EXERCISE REQUIREMENTS: Only the lines that hold "images" should be in the answer, each copied from the data below.

================

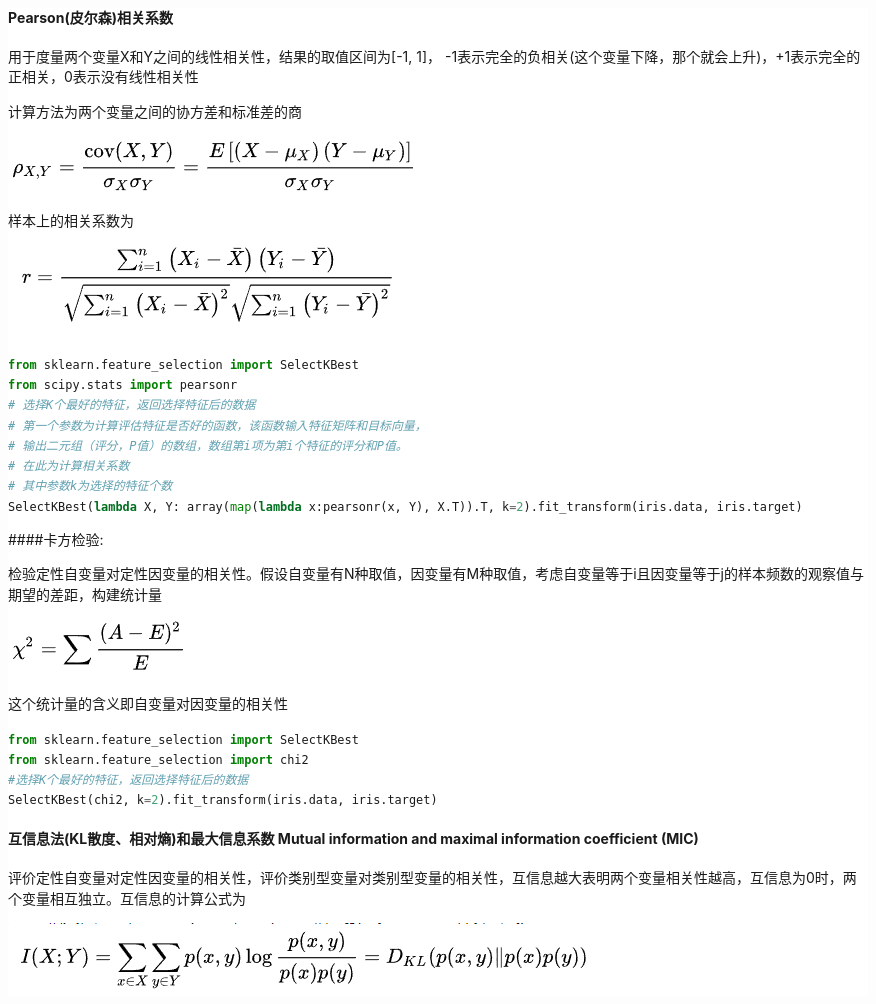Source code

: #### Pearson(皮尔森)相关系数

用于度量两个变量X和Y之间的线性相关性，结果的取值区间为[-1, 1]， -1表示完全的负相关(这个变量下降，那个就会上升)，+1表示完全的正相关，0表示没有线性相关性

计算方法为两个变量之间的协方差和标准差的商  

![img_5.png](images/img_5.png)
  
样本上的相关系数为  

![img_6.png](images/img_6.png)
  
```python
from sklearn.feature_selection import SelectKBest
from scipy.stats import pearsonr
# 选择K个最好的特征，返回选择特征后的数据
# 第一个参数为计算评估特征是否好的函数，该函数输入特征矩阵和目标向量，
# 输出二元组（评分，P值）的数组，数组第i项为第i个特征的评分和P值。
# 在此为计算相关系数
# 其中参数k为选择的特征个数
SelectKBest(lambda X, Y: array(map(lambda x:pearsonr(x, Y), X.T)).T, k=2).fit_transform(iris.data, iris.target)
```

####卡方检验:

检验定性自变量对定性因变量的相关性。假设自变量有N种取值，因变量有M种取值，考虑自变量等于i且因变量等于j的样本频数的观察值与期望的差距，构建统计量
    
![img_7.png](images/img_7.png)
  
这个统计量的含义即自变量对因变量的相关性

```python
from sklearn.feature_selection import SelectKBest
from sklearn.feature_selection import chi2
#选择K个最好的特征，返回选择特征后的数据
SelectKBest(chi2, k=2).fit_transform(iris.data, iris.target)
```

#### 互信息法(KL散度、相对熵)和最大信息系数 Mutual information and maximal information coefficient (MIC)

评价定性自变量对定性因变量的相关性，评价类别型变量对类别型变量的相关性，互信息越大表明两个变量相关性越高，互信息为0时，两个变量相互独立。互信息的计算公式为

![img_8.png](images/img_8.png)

================

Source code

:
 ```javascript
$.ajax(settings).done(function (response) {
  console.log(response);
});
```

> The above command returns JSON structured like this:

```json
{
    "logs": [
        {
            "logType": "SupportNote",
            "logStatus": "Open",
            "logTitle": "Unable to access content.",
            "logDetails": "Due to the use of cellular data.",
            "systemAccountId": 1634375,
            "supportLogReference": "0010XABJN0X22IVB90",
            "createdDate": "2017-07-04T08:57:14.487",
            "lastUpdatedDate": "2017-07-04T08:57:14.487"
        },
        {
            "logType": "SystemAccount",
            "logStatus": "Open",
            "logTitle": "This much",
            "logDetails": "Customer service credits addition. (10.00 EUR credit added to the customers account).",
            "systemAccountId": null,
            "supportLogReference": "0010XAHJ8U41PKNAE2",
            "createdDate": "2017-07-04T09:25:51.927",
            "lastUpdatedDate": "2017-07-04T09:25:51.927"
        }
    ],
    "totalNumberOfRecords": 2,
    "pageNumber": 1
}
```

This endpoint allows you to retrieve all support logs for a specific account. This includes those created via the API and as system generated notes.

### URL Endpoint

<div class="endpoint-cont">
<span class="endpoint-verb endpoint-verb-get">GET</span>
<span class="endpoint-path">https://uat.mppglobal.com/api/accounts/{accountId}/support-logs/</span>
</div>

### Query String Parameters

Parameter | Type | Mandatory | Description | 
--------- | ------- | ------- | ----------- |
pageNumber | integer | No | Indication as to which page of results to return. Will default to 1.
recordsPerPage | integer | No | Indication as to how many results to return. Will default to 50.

================

ANSWER TO THIS EXERCISE:
![img_5.png](images/img_5.png)
![img_6.png](images/img_6.png)
![img_7.png](images/img_7.png)
![img_8.png](images/img_8.png)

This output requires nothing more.